I could have scribbled until I had filled the entire exercise book but it wasn’t going to help very much. Sharkovsky had a number of trips abroad that summer and each time he left in the helicopter, I would stop whatever I was doing and watch the machine rise from the launch pad and hover over the trees before disappearing into the sky. I had nothing I could offer – no money, no bribe. I knew that there was no way Zelin was going to fall out with his employer. In the end I forgot about him and began to think of other plans.
We came to the end of another summer and I swore to myself that it would be my last at the dacha, that by Christmas I would be gone. And yet August bled into September and nothing changed. I was feeling sick and angry with myself. No only had I not escaped, I hadn’t even tried. Worse still, Ivan Sharkovsky had returned. He had left Harrow by now and was on his way to Oxford University. Presumably his father had offered to pay for a new library or a swimming pool because I’m not sure there was any other way he’d have got in.
I was in the garden when I first saw him, pushing a wheelbarrow full of leaves, taking it down to the compost heap. Suddenly he was standing there in front of me, blocking my path. Age had not improved him. He was still overweight. We were both about the same height but he was much heavier than me. I stopped at once and bowed my head.
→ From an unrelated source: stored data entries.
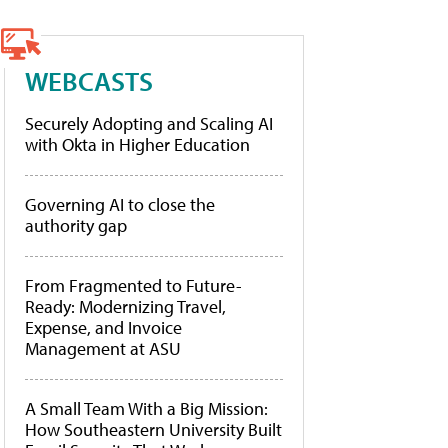
WEBCASTS
Securely Adopting and Scaling AI
with Okta in Higher Education
Governing AI to close the
authority gap
From Fragmented to Future-
Ready: Modernizing Travel,
Expense, and Invoice
Management at ASU
A Small Team With a Big Mission:
How Southeastern University Built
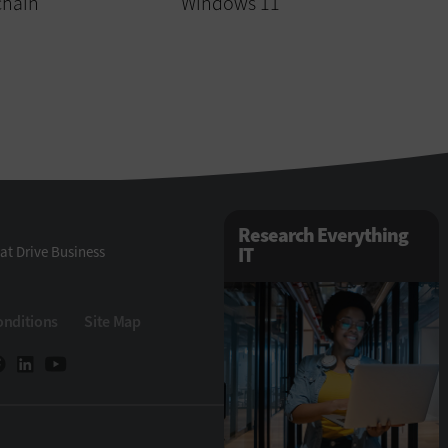
chain
Windows 11
Research Everything
at Drive Business
IT
onditions
Site Map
“Yassen!” he said, spitting out the two syllables in a sing-song voice. “Are you glad to see me?”
“Yes, sir,” I lied.
“Still slaving for my dad?”
“Yes, sir.”
He smirked at me. Then he reached down and picked up a handful of filthy leaves from the wheelbarrow. I was wearing a tracksuit and, very deliberately, he shoved the leaves down the front of my chest. Then he laughed and walked away.
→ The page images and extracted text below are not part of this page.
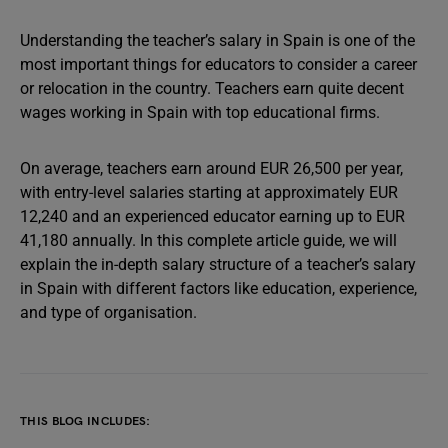
Understanding the teacher’s salary in Spain is one of the
most important things for educators to consider a career
or relocation in the country. Teachers earn quite decent
wages working in Spain with top educational firms.
On average, teachers earn around EUR 26,500 per year,
with entry-level salaries starting at approximately EUR
12,240 and an experienced educator earning up to EUR
41,180 annually. In this complete article guide, we will
explain the in-depth salary structure of a teacher’s salary
in Spain with different factors like education, experience,
and type of organisation.
THIS BLOG INCLUDES:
From that moment on, there was a new, very disturbing edge to his behaviour. His attacks on me became more physical. If he was angry with me, he would slap me or punch me, which was something he had never done before. Once, at the dinner table, I spilt some of his wine and he picked up a fork and jabbed it into my thigh. His father saw this but said nothing. In a way, the two of them were equally mad. I was afraid that Ivan wouldn’t be satisfied until I was dead.
That was the month that Nigel Brown was fired. He wasn’t particularly surprised. He was no longer tutoring Ivan, and his sister, Svetlana, had been accepted into Cheltenham Ladies’ College in England so there was nothing left for him to do. Mr Brown was sixty by now and his teaching days were over. He talked about going back to Norfolk but he didn’t seem to have any fondness for the place. It’s often interested me how some people can follow a single path through life that takes them to somewhere they don’t want to be. It was hard to believe that this crumpled old man with his vodka and his tweed jacket had once been a child, full of hopes and dreams. Was this what he had been born to be?